Challenge:
Pull out every line in the records below that contains the string "sketchPlane".

Stored entries:
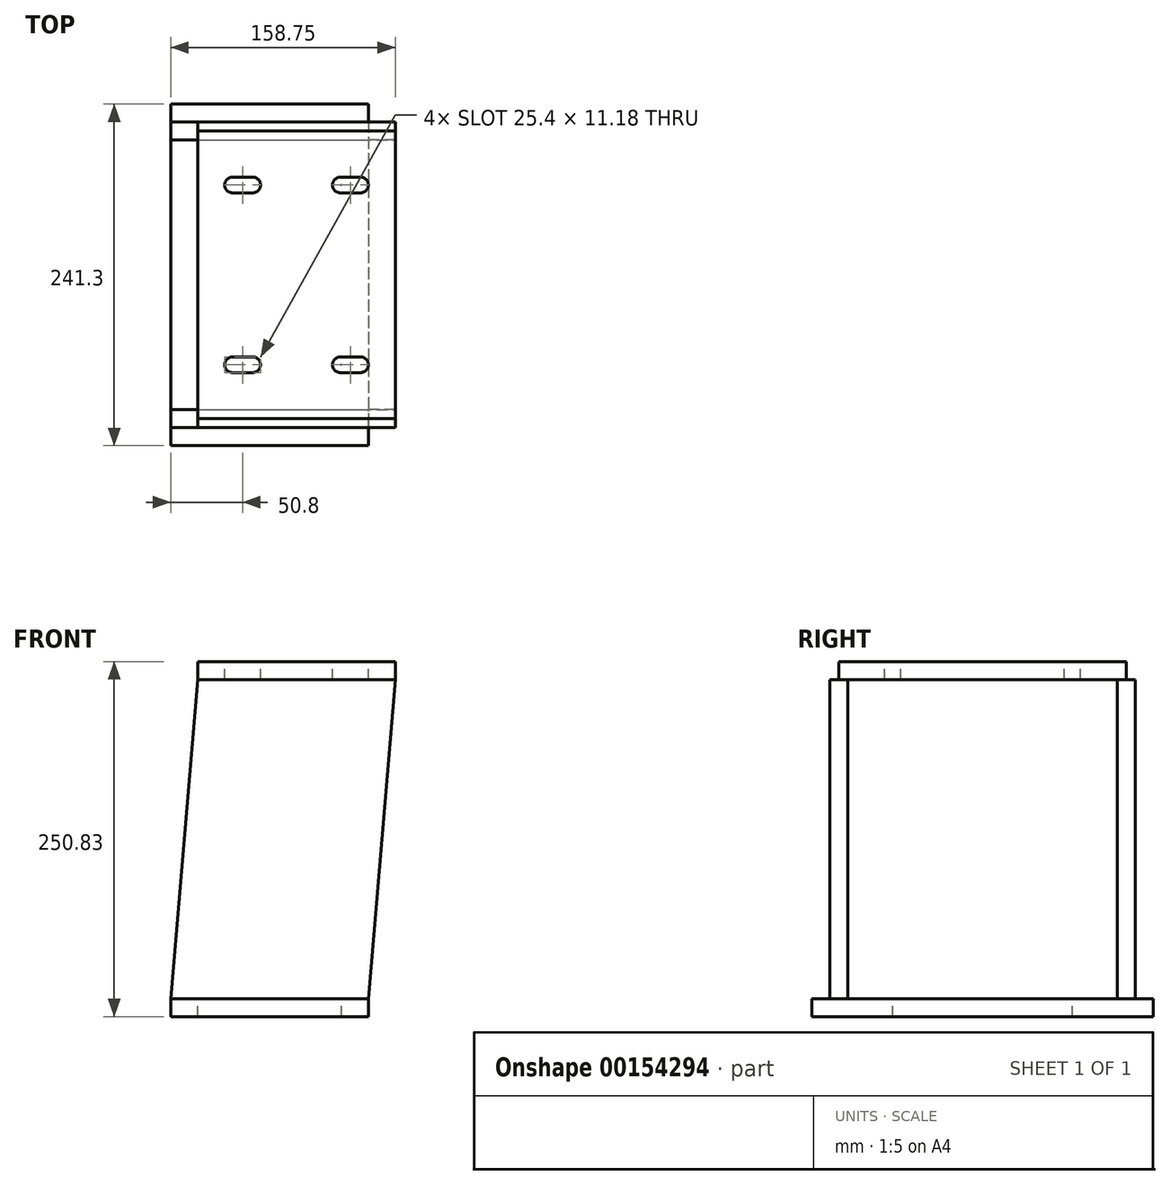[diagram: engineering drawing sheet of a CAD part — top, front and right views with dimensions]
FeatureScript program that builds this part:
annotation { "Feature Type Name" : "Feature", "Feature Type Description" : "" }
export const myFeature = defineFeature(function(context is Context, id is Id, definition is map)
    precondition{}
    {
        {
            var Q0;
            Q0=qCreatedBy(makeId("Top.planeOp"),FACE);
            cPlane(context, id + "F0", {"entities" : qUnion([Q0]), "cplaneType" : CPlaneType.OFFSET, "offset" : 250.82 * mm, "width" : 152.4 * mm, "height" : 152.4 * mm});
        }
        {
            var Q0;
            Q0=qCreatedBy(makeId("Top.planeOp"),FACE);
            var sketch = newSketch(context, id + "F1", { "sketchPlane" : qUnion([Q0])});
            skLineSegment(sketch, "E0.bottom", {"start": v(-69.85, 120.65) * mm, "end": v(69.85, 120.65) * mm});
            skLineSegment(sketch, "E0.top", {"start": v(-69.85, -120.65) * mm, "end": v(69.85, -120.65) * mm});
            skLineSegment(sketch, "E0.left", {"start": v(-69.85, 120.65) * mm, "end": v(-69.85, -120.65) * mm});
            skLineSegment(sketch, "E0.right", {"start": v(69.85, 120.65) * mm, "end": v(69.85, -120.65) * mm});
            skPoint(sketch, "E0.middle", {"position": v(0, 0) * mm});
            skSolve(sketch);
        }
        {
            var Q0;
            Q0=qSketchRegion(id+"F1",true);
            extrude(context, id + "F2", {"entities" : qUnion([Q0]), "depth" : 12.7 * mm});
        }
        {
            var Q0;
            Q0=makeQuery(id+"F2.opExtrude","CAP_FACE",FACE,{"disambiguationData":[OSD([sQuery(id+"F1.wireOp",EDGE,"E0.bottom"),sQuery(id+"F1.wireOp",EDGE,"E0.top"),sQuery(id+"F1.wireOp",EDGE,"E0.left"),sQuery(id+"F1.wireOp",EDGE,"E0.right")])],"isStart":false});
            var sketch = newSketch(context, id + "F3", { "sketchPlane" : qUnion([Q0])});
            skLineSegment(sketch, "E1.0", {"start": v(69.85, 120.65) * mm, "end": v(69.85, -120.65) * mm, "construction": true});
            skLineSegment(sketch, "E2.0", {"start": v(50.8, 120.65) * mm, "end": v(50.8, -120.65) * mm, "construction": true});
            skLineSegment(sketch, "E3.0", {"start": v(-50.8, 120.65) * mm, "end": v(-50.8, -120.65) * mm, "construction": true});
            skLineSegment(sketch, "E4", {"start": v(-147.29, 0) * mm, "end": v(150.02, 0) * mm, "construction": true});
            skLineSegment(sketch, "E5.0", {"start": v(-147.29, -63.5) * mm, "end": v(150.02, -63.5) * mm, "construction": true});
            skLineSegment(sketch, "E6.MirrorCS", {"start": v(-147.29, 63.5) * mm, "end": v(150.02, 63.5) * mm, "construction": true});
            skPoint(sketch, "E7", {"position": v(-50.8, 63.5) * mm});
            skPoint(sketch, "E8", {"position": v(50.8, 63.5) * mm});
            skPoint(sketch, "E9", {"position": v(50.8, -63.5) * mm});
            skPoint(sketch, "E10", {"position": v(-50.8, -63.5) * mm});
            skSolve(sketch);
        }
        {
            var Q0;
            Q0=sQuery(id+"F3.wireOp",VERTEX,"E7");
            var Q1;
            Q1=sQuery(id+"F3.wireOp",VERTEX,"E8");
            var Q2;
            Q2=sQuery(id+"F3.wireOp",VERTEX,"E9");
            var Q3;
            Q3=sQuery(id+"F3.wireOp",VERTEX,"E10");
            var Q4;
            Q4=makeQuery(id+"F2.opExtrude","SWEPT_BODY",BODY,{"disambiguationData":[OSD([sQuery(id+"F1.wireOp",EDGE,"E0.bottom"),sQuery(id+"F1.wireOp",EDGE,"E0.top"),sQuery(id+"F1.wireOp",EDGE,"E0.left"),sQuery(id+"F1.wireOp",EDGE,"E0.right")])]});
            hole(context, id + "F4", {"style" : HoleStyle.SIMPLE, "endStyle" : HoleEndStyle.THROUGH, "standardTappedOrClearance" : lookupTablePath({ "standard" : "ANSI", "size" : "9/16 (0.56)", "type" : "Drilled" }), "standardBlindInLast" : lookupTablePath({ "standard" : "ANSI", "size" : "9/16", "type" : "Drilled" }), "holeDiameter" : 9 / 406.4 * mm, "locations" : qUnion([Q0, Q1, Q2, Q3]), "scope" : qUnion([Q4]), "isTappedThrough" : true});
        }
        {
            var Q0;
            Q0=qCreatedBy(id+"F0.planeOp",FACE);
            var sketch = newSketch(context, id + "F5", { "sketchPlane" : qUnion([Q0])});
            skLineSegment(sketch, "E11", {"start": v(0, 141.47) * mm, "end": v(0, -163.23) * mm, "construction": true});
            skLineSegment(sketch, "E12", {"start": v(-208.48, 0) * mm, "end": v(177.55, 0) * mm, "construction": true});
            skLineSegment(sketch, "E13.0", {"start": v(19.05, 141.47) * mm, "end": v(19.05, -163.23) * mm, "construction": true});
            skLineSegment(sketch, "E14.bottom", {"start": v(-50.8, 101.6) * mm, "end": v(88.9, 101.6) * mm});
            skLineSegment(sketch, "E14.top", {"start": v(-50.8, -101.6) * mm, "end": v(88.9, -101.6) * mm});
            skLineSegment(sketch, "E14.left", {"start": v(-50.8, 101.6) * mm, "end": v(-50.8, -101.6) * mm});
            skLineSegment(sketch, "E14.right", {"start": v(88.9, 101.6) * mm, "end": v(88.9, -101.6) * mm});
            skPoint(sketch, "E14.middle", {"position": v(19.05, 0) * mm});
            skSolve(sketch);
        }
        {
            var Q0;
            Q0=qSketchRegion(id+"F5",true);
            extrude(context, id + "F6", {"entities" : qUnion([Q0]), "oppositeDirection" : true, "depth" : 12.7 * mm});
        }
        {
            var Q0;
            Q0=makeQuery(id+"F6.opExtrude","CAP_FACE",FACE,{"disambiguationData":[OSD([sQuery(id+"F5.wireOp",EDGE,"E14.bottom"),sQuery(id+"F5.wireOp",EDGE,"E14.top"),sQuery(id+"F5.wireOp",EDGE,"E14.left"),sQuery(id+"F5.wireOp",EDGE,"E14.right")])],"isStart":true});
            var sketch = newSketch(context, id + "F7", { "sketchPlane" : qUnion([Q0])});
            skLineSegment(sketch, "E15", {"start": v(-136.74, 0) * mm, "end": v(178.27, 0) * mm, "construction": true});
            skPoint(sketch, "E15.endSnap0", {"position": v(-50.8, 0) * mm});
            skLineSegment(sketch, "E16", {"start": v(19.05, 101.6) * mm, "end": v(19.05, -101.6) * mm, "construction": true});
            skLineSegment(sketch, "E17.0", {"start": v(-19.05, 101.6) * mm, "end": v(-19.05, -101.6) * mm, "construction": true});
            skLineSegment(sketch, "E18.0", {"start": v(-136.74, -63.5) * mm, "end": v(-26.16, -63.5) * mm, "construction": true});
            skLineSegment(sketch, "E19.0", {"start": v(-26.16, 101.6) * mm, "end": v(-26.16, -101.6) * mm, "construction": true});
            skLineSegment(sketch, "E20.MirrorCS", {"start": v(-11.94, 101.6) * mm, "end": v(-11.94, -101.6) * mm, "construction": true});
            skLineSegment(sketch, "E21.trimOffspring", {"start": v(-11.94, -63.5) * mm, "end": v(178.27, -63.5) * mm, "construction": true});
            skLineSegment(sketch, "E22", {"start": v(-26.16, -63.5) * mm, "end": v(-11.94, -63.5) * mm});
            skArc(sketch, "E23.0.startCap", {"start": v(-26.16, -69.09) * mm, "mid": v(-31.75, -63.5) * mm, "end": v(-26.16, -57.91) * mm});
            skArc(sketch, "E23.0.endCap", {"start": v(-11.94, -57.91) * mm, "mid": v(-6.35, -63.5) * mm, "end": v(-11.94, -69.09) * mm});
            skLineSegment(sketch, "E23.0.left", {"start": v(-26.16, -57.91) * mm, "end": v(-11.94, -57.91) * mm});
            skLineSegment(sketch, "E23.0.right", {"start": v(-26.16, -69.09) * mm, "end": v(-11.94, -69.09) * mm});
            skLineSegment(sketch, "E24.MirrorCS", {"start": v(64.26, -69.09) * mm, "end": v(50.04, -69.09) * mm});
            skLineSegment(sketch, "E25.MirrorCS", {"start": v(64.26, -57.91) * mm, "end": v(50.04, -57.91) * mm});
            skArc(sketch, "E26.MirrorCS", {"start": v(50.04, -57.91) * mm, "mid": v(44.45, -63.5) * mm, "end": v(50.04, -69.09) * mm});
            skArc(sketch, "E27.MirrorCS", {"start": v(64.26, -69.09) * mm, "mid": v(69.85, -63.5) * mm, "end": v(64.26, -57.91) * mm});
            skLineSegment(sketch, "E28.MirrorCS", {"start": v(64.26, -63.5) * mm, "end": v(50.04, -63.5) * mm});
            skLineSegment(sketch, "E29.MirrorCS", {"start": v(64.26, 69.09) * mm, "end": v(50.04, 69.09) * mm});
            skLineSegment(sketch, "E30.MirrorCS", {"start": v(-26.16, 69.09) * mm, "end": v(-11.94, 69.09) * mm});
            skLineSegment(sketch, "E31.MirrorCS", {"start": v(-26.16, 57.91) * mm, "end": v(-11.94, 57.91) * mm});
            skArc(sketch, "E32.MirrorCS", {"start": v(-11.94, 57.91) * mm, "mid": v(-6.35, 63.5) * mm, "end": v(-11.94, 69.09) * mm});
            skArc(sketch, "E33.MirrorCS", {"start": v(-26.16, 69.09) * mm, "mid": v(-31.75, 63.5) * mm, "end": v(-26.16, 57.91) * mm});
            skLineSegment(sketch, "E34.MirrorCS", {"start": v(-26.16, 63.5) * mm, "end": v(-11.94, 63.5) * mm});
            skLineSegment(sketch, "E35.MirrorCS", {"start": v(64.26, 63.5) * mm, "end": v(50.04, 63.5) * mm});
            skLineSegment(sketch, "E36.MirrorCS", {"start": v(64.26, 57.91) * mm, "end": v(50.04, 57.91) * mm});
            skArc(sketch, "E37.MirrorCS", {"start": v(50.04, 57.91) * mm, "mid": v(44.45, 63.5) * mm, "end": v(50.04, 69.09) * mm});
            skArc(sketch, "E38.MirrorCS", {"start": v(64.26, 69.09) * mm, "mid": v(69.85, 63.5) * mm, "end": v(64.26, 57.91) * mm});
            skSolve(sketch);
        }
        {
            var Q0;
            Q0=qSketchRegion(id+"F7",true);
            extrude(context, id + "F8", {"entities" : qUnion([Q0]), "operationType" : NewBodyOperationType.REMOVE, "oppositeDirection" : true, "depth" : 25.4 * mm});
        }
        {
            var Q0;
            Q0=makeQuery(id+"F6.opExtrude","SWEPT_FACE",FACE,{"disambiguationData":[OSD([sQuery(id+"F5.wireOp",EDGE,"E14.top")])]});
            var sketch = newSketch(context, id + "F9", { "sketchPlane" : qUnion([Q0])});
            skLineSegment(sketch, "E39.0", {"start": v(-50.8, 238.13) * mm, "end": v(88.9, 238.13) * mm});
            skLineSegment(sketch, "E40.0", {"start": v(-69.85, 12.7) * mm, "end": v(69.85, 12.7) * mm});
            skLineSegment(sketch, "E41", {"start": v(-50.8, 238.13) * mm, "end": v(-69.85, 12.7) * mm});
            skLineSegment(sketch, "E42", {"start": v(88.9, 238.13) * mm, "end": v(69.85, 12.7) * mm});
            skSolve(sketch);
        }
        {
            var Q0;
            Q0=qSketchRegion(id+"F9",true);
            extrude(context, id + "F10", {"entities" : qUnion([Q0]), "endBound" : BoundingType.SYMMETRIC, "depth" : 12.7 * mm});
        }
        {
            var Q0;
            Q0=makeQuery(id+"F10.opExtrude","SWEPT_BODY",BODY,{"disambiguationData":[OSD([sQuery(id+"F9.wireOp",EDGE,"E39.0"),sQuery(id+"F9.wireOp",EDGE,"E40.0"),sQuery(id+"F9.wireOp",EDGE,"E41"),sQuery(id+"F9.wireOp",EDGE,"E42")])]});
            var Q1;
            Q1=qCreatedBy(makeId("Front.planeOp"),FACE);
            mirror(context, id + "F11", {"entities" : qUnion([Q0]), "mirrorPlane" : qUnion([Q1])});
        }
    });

Answer to the exercise:
            var sketch = newSketch(context, id + "F1", { "sketchPlane" : qUnion([Q0])});
            var sketch = newSketch(context, id + "F3", { "sketchPlane" : qUnion([Q0])});
            var sketch = newSketch(context, id + "F5", { "sketchPlane" : qUnion([Q0])});
            var sketch = newSketch(context, id + "F7", { "sketchPlane" : qUnion([Q0])});
            var sketch = newSketch(context, id + "F9", { "sketchPlane" : qUnion([Q0])});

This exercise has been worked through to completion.